• 420clownpeen [they/them,any]
    ·
    3 years ago

    Ultimately, the event was "poorly organized" and "plainly a shambles," however organizer William John McGee, head of a Smithsonian Institution division at the time, nevertheless concluded that the 1904 Savage Olympics "established in quantitative measure the inferiority of primitive peoples…in that coordination of mind and body which seems to mark the outcome of human development and measure the attainment of human excellence."[13]

    I disagree. In the full context, once again one can read it multiple ways. One can read it the way you have, where McGee's "credentials" are emphasized, or you can read it in a way that emphasizes his obvious self-serving bias as the organizer of the disgusting spectacle.
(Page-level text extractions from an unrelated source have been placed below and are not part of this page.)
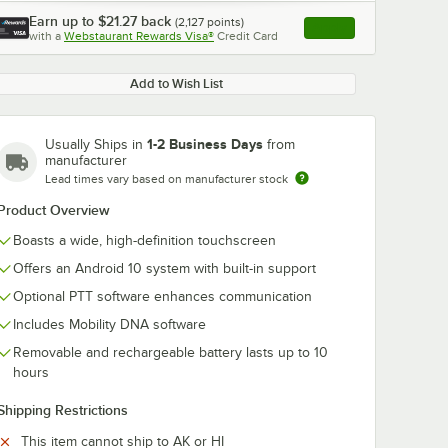
Earn up to
$21.27
back
(
2,127
points)
Apply
with a
Webstaurant Rewards Visa®
Credit Card
, opens link in this ta
Add to Wish List
1-2 Business Days
Usually Ships in
from
manufacturer
Lead times vary based on manufacturer stock
Product Overview
Boasts a wide, high-definition touchscreen
Offers an Android 10 system with built-in support
Optional PTT software enhances communication
Includes Mobility DNA software
Removable and rechargeable battery lasts up to 10
hours
Shipping Restrictions
This item cannot ship to AK or HI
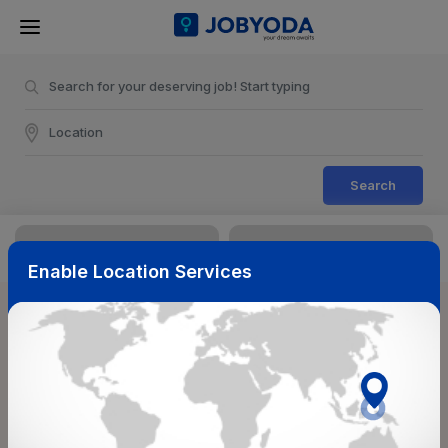
Search
Enable Location Services
Sort & Filters
Reset
NearBy
Salary Range
Select Top Picks
Select Allowances
Select Medical Benefits
Select Work Shifts/Schedule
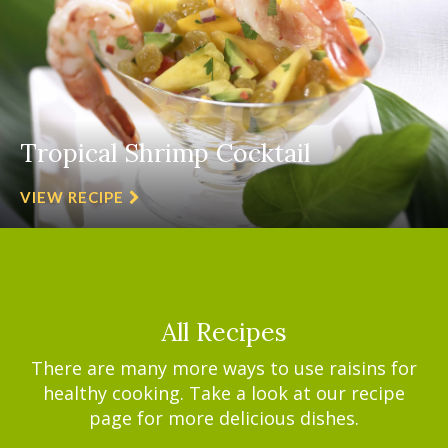
Tropical Shrimp Cocktail
VIEW RECIPE
All Recipes
There are many more ways to use raisins for
healthy cooking. Take a look at our recipe
page for more delicious dishes.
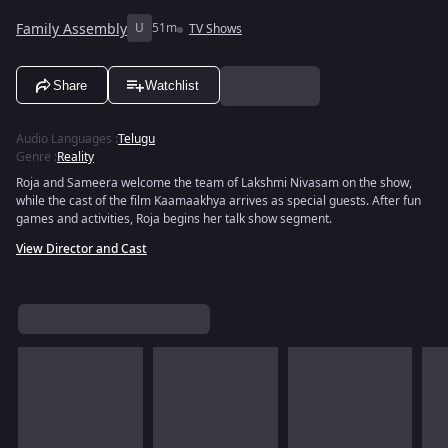
Family Assembly
U
51m
TV Shows
Share
Watchlist
Audio Languages
:
Telugu
Genre
:
Reality
Roja and Sameera welcome the team of Lakshmi Nivasam on the show,
while the cast of the film Kaamaakhya arrives as special guests. After fun
games and activities, Roja begins her talk show segment.
View Director and Cast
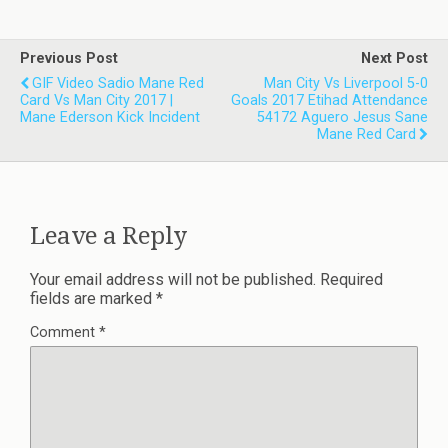
Previous Post
Next Post
GIF Video Sadio Mane Red
Man City Vs Liverpool 5-0
Card Vs Man City 2017 |
Goals 2017 Etihad Attendance
Mane Ederson Kick Incident
54172 Aguero Jesus Sane
Mane Red Card
Leave a Reply
Your email address will not be published.
Required
fields are marked
*
Comment
*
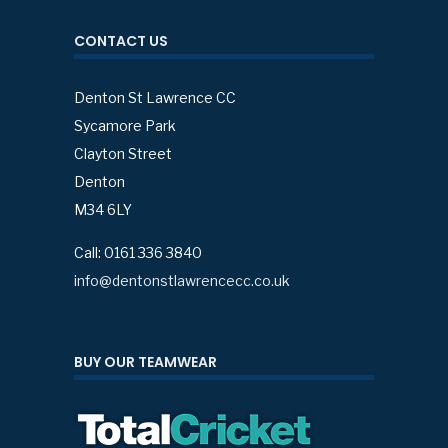
CONTACT US
Denton St Lawrence CC
Sycamore Park
Clayton Street
Denton
M34 6LY
Call: 0161 336 3840
info@dentonstlawrencecc.co.uk
BUY OUR TEAMWEAR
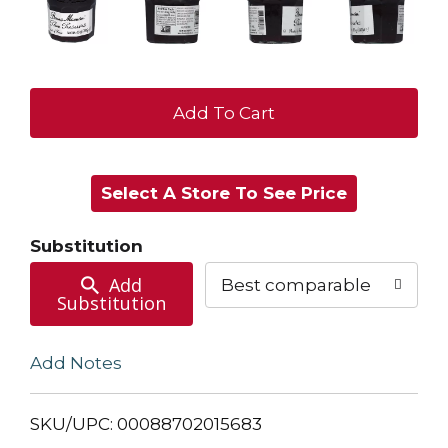
+
Add
Select A Store To See Price
to
Cart
Substitution
Add
Best comparable
Substitution
Add Notes
SKU/UPC: 00088702015683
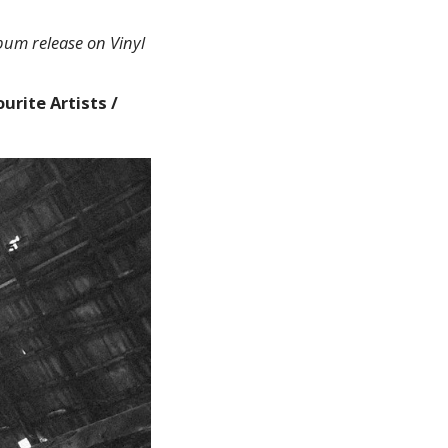
lbum release on Vinyl
urite Artists /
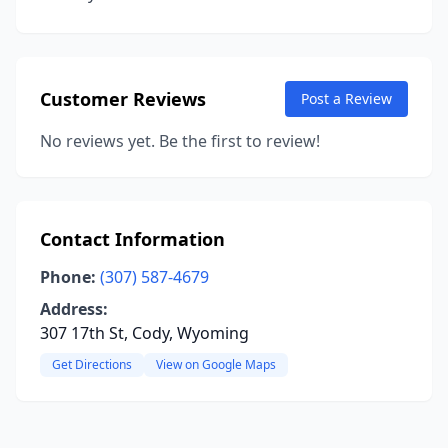
Customer Reviews
Post a Review
No reviews yet. Be the first to review!
Contact Information
Phone:
(307) 587-4679
Address:
307 17th St, Cody, Wyoming
Get Directions
View on Google Maps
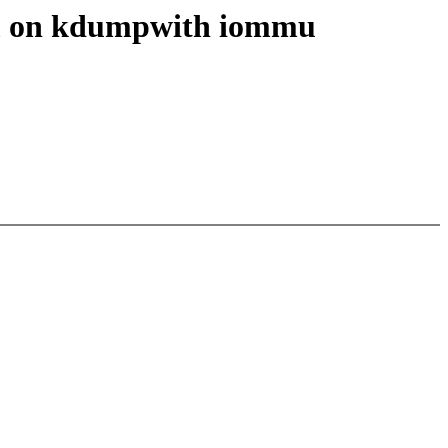
em on kdumpwith iommu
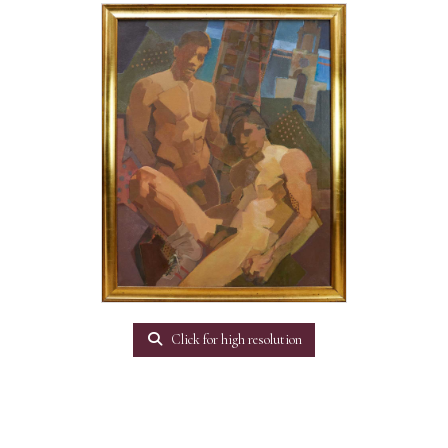
Click for high resolution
And the citation that the portion of the article points to is plainly left-wing as well.

    Exhibition organizers hoped to demonstrate to the world that ethnic groups could be definitively ranked according to biological and cultural markers of civilization –– and that in this ranking, the United States came out on top. To accomplish this goal, they turned to a perhaps unusual tool: sports. Products and proponents of the masculine-coded, hyper-militaristic ideology of American imperialism, the Fair organizers believed that athletic competitions among the inhabitants of the “living exhibitions” could serve as a useful microcosm for testing the martial worth of a nation at the level of the individual (male) citizen.
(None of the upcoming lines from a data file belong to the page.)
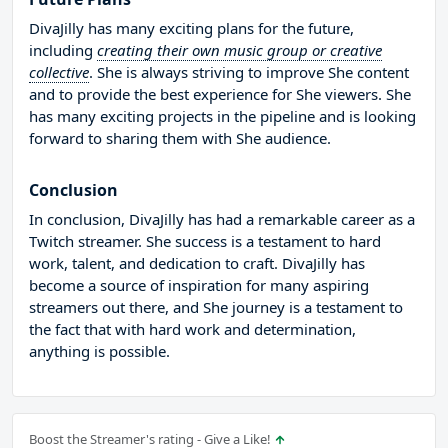
DivaJilly has many exciting plans for the future,
including
creating their own music group or creative
collective
. She is always striving to improve She content
and to provide the best experience for She viewers. She
has many exciting projects in the pipeline and is looking
forward to sharing them with She audience.
Conclusion
In conclusion, DivaJilly has had a remarkable career as a
Twitch streamer. She success is a testament to hard
work, talent, and dedication to craft. DivaJilly has
become a source of inspiration for many aspiring
streamers out there, and She journey is a testament to
the fact that with hard work and determination,
anything is possible.
Boost the Streamer's rating - Give a Like!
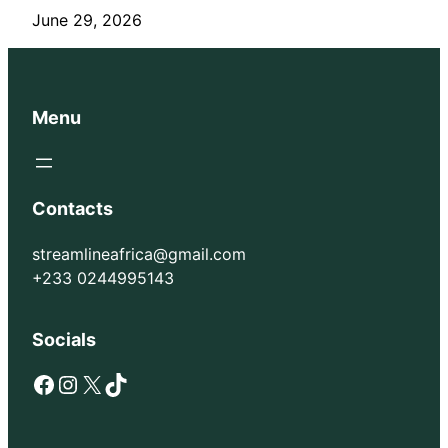
June 29, 2026
Menu
Contacts
streamlineafrica@gmail.com
+233 0244995143
Socials
Facebook
Instagram
X
TikTok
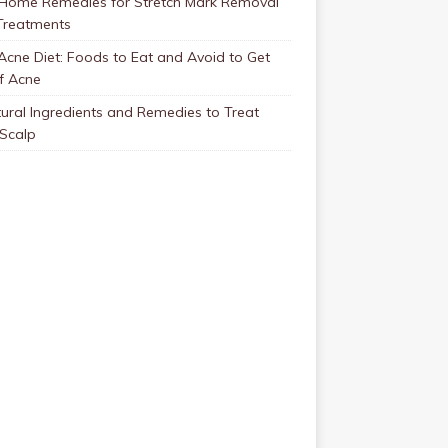
 Home Remedies for Stretch Mark Removal
Treatments
Acne Diet: Foods to Eat and Avoid to Get
f Acne
ural Ingredients and Remedies to Treat
 Scalp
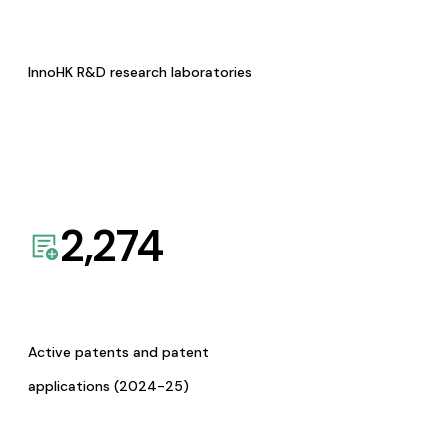
InnoHK R&D research laboratories
2,274
Active patents and patent
applications (2024-25)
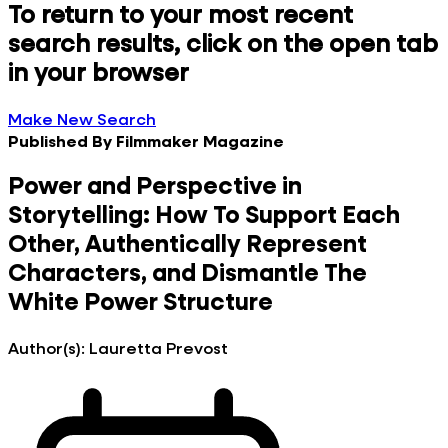
To return to your most recent
search results, click on the open tab
in your browser
Make New Search
Published By
Filmmaker Magazine
Power and Perspective in
Storytelling: How To Support Each
Other, Authentically Represent
Characters, and Dismantle The
White Power Structure
Author(s):
Lauretta Prevost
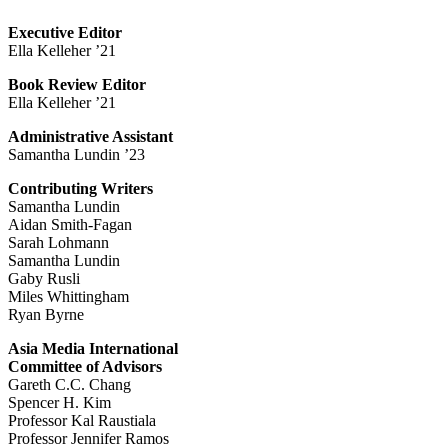
Executive Editor
Ella Kelleher ’21
Book Review Editor
Ella Kelleher ’21
Administrative Assistant
Samantha Lundin ’23
Contributing Writers
Samantha Lundin
Aidan Smith-Fagan
Sarah Lohmann
Samantha Lundin
Gaby Rusli
Miles Whittingham
Ryan Byrne
Asia Media International
Committee of Advisors
Gareth C.C. Chang
Spencer H. Kim
Professor Kal Raustiala
Professor Jennifer Ramos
    But really that's my point: it doesn't even matter if the person who wrote that portion is a Nazi or not, because writing in a way that belies any sort of opinion, even one as basically acceptable as "white supremacy is bad and unscientific" is verboten on Wikipedia. And without being allowed to establish a moral standard as basic as that, most writing on Wikipedia will allow readers to interpret racists as correct if they have any such inclination.